Naproxen/diphenhydramine

Combination of
- Naproxen: NSAID
- Diphenhydramine: Antihistamine

Clinical data
- Trade names: Aleve PM, others
- AHFS/Drugs.com: Aleve-PM
- License data: US DailyMed: Diphenhydramine hydrochloride and naproxen sodium;
- Routes of administration: By mouth
- ATC code: R06AA52 (WHO) M01AE57 (WHO);

Legal status
- Legal status: CA: OTC; US: OTC;

= Naproxen/diphenhydramine =

Drug combination used to relieve pain

Naproxen/diphenhydramine, sold under the brand name Aleve PM among others, is a formulation of naproxen with diphenhydramine marketed by Bayer Healthcare.
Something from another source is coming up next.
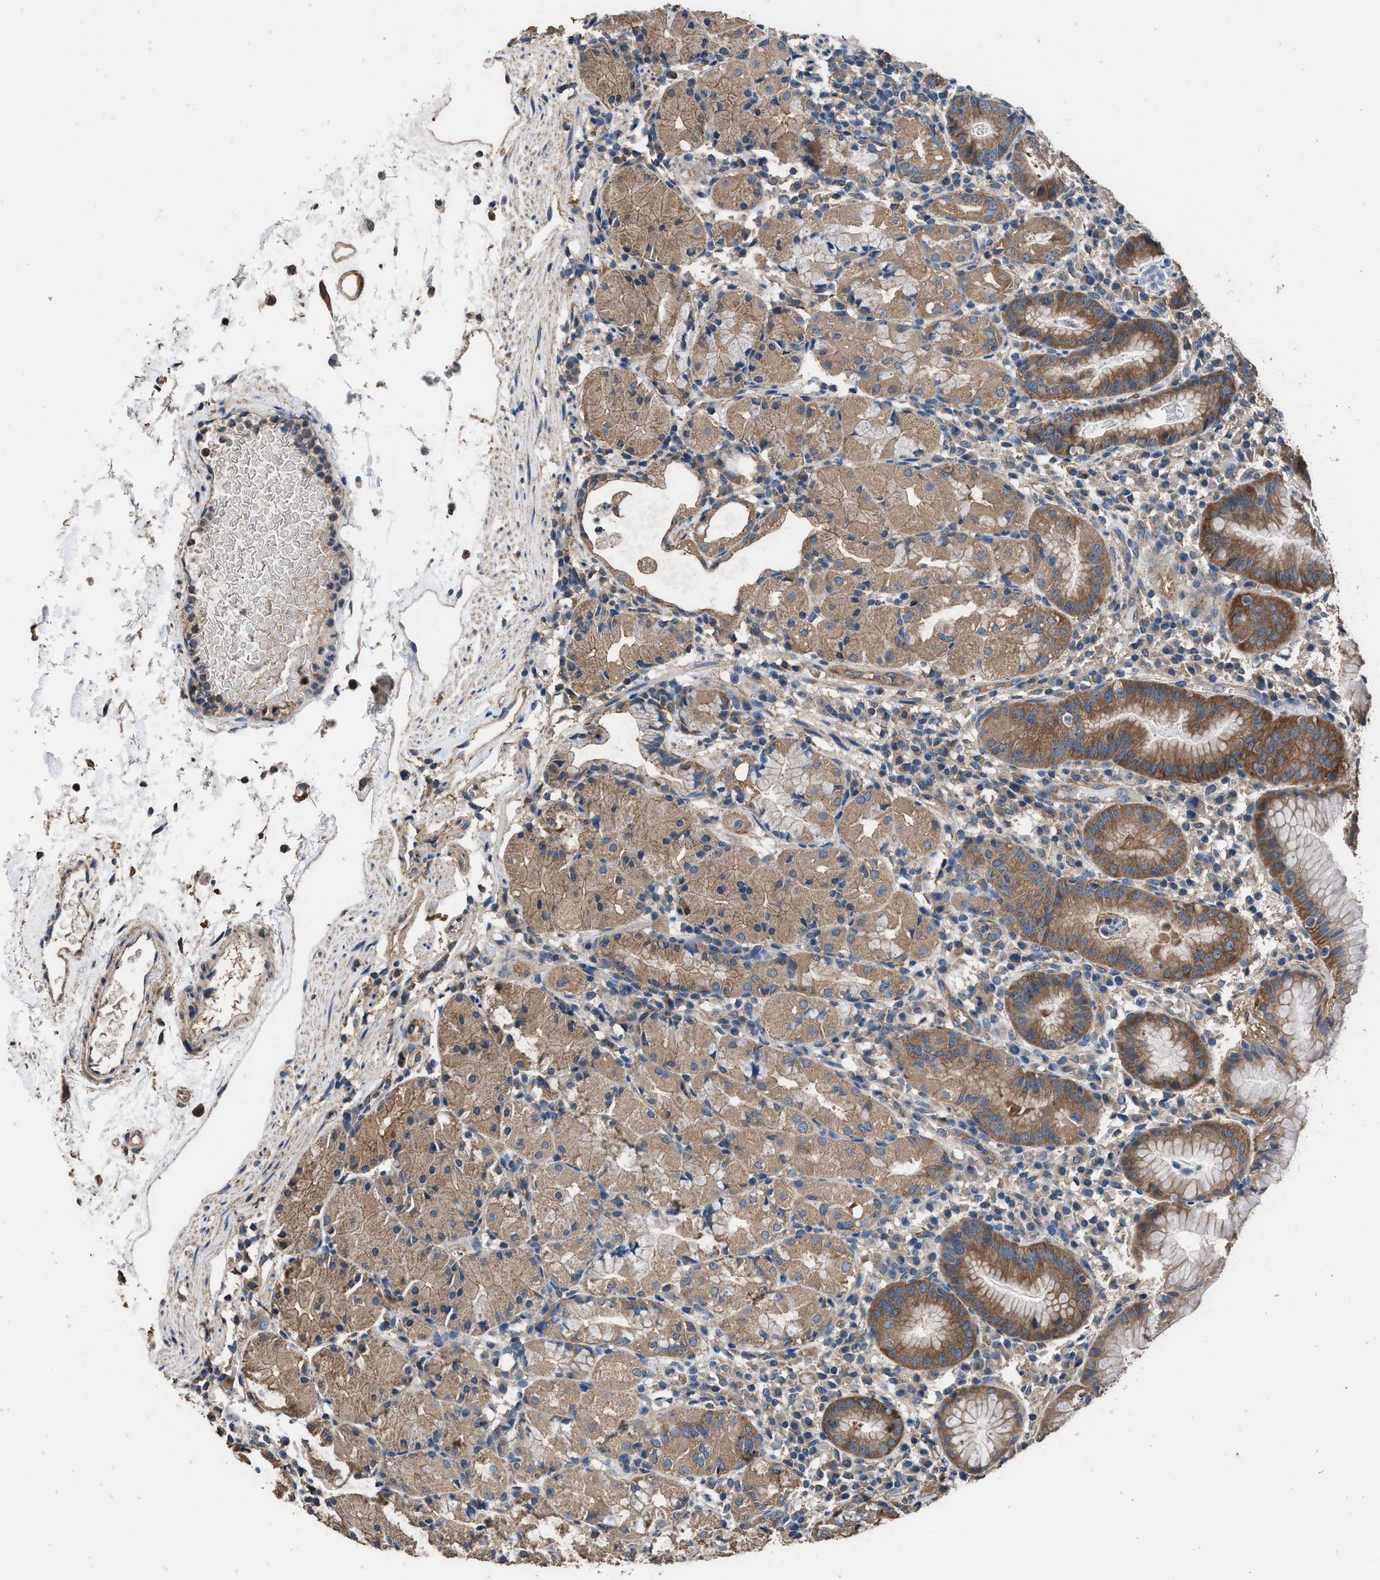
{"staining": {"intensity": "moderate", "quantity": ">75%", "location": "cytoplasmic/membranous"}, "tissue": "stomach", "cell_type": "Glandular cells", "image_type": "normal", "snomed": [{"axis": "morphology", "description": "Normal tissue, NOS"}, {"axis": "topography", "description": "Stomach"}, {"axis": "topography", "description": "Stomach, lower"}], "caption": "This image demonstrates immunohistochemistry staining of normal stomach, with medium moderate cytoplasmic/membranous staining in approximately >75% of glandular cells.", "gene": "ITSN1", "patient": {"sex": "female", "age": 75}}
It is available over-the-counter. The intended use of the drug is relieve pain specifically when going to sleep.

== Adverse effects ==

Women in the third trimester of pregnancy should avoid this drug because there is a risk that naproxen, like other NSAIDs, may cause premature closure of the ductus arteriosus.

In October 2020, the US Food and Drug Administration (FDA) required the prescribing information to be updated for all nonsteroidal anti-inflammatory medications to describe the risk of kidney problems in unborn babies that result in low amniotic fluid. They recommend avoiding NSAIDs in pregnant women at 20 weeks or later in pregnancy.